**Information shown**.
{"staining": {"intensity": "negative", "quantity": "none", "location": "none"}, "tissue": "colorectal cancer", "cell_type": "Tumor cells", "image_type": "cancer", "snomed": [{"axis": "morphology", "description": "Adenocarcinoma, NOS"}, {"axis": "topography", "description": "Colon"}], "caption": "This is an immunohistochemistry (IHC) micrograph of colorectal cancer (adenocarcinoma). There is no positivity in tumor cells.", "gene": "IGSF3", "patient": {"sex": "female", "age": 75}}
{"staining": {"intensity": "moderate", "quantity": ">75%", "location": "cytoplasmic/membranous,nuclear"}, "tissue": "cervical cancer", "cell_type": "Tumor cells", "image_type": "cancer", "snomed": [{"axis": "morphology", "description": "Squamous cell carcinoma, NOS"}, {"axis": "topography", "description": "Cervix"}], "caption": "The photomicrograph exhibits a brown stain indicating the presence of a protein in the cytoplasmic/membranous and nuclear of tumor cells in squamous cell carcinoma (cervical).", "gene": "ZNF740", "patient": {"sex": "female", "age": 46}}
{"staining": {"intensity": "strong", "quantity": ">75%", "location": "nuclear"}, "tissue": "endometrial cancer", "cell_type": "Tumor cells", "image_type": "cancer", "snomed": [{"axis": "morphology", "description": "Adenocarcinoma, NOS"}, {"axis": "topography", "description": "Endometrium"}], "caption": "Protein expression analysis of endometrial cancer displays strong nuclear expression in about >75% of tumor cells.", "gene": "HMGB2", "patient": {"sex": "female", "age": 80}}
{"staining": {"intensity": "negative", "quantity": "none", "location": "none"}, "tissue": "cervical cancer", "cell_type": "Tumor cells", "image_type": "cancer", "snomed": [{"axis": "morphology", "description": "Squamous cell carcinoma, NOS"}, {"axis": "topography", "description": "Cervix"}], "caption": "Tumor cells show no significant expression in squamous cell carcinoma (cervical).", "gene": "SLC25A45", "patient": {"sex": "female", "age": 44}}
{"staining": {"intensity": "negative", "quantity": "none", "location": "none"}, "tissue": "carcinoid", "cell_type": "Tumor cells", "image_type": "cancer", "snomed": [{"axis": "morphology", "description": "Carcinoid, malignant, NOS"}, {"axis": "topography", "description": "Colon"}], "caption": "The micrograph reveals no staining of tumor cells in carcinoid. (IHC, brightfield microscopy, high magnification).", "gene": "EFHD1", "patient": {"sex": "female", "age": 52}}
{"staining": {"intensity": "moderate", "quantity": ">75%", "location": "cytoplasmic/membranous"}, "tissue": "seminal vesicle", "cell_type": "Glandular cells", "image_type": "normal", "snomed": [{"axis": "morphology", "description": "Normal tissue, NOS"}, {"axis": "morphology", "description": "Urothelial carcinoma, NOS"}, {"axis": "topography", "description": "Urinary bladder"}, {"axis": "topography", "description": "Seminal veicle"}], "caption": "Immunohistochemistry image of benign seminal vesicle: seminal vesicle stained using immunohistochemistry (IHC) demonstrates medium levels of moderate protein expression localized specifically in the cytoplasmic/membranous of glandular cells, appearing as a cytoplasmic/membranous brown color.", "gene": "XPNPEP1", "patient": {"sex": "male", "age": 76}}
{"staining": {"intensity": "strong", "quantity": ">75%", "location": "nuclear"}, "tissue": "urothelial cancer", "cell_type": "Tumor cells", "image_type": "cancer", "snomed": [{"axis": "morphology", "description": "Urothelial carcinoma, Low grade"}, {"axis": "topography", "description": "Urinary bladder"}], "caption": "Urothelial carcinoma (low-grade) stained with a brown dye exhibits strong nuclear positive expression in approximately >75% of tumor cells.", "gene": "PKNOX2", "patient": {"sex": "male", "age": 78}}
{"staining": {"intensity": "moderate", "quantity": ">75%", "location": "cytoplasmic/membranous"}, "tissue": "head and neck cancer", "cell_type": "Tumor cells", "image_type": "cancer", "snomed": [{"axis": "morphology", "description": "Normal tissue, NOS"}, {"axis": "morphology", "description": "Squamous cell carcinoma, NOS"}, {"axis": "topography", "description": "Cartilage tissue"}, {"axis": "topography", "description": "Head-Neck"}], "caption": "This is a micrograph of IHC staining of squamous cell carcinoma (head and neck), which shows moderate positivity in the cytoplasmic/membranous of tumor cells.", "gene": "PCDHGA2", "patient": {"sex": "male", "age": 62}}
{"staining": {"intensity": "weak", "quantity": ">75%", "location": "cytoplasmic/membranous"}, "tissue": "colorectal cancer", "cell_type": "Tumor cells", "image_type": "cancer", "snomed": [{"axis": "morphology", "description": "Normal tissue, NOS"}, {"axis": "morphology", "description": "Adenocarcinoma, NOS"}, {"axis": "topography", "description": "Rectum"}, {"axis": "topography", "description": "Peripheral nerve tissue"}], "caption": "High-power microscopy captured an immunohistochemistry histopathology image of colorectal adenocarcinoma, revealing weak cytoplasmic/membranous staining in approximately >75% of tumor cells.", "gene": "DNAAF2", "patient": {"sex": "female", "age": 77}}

**What this task involves**.
I would like you to return every entry exactly, with nothing changed.

**Task response**.
{"staining": {"intensity": "negative", "quantity": "none", "location": "none"}, "tissue": "colorectal cancer", "cell_type": "Tumor cells", "image_type": "cancer", "snomed": [{"axis": "morphology", "description": "Adenocarcinoma, NOS"}, {"axis": "topography", "description": "Colon"}], "caption": "This is an immunohistochemistry (IHC) micrograph of colorectal cancer (adenocarcinoma). There is no positivity in tumor cells.", "gene": "IGSF3", "patient": {"sex": "female", "age": 75}}
{"staining": {"intensity": "moderate", "quantity": ">75%", "location": "cytoplasmic/membranous,nuclear"}, "tissue": "cervical cancer", "cell_type": "Tumor cells", "image_type": "cancer", "snomed": [{"axis": "morphology", "description": "Squamous cell carcinoma, NOS"}, {"axis": "topography", "description": "Cervix"}], "caption": "The photomicrograph exhibits a brown stain indicating the presence of a protein in the cytoplasmic/membranous and nuclear of tumor cells in squamous cell carcinoma (cervical).", "gene": "ZNF740", "patient": {"sex": "female", "age": 46}}
{"staining": {"intensity": "strong", "quantity": ">75%", "location": "nuclear"}, "tissue": "endometrial cancer", "cell_type": "Tumor cells", "image_type": "cancer", "snomed": [{"axis": "morphology", "description": "Adenocarcinoma, NOS"}, {"axis": "topography", "description": "Endometrium"}], "caption": "Protein expression analysis of endometrial cancer displays strong nuclear expression in about >75% of tumor cells.", "gene": "HMGB2", "patient": {"sex": "female", "age": 80}}
{"staining": {"intensity": "negative", "quantity": "none", "location": "none"}, "tissue": "cervical cancer", "cell_type": "Tumor cells", "image_type": "cancer", "snomed": [{"axis": "morphology", "description": "Squamous cell carcinoma, NOS"}, {"axis": "topography", "description": "Cervix"}], "caption": "Tumor cells show no significant expression in squamous cell carcinoma (cervical).", "gene": "SLC25A45", "patient": {"sex": "female", "age": 44}}
{"staining": {"intensity": "negative", "quantity": "none", "location": "none"}, "tissue": "carcinoid", "cell_type": "Tumor cells", "image_type": "cancer", "snomed": [{"axis": "morphology", "description": "Carcinoid, malignant, NOS"}, {"axis": "topography", "description": "Colon"}], "caption": "The micrograph reveals no staining of tumor cells in carcinoid. (IHC, brightfield microscopy, high magnification).", "gene": "EFHD1", "patient": {"sex": "female", "age": 52}}
{"staining": {"intensity": "moderate", "quantity": ">75%", "location": "cytoplasmic/membranous"}, "tissue": "seminal vesicle", "cell_type": "Glandular cells", "image_type": "normal", "snomed": [{"axis": "morphology", "description": "Normal tissue, NOS"}, {"axis": "morphology", "description": "Urothelial carcinoma, NOS"}, {"axis": "topography", "description": "Urinary bladder"}, {"axis": "topography", "description": "Seminal veicle"}], "caption": "Immunohistochemistry image of benign seminal vesicle: seminal vesicle stained using immunohistochemistry (IHC) demonstrates medium levels of moderate protein expression localized specifically in the cytoplasmic/membranous of glandular cells, appearing as a cytoplasmic/membranous brown color.", "gene": "XPNPEP1", "patient": {"sex": "male", "age": 76}}
{"staining": {"intensity": "strong", "quantity": ">75%", "location": "nuclear"}, "tissue": "urothelial cancer", "cell_type": "Tumor cells", "image_type": "cancer", "snomed": [{"axis": "morphology", "description": "Urothelial carcinoma, Low grade"}, {"axis": "topography", "description": "Urinary bladder"}], "caption": "Urothelial carcinoma (low-grade) stained with a brown dye exhibits strong nuclear positive expression in approximately >75% of tumor cells.", "gene": "PKNOX2", "patient": {"sex": "male", "age": 78}}
{"staining": {"intensity": "moderate", "quantity": ">75%", "location": "cytoplasmic/membranous"}, "tissue": "head and neck cancer", "cell_type": "Tumor cells", "image_type": "cancer", "snomed": [{"axis": "morphology", "description": "Normal tissue, NOS"}, {"axis": "morphology", "description": "Squamous cell carcinoma, NOS"}, {"axis": "topography", "description": "Cartilage tissue"}, {"axis": "topography", "description": "Head-Neck"}], "caption": "This is a micrograph of IHC staining of squamous cell carcinoma (head and neck), which shows moderate positivity in the cytoplasmic/membranous of tumor cells.", "gene": "PCDHGA2", "patient": {"sex": "male", "age": 62}}
{"staining": {"intensity": "weak", "quantity": ">75%", "location": "cytoplasmic/membranous"}, "tissue": "colorectal cancer", "cell_type": "Tumor cells", "image_type": "cancer", "snomed": [{"axis": "morphology", "description": "Normal tissue, NOS"}, {"axis": "morphology", "description": "Adenocarcinoma, NOS"}, {"axis": "topography", "description": "Rectum"}, {"axis": "topography", "description": "Peripheral nerve tissue"}], "caption": "High-power microscopy captured an immunohistochemistry histopathology image of colorectal adenocarcinoma, revealing weak cytoplasmic/membranous staining in approximately >75% of tumor cells.", "gene": "DNAAF2", "patient": {"sex": "female", "age": 77}}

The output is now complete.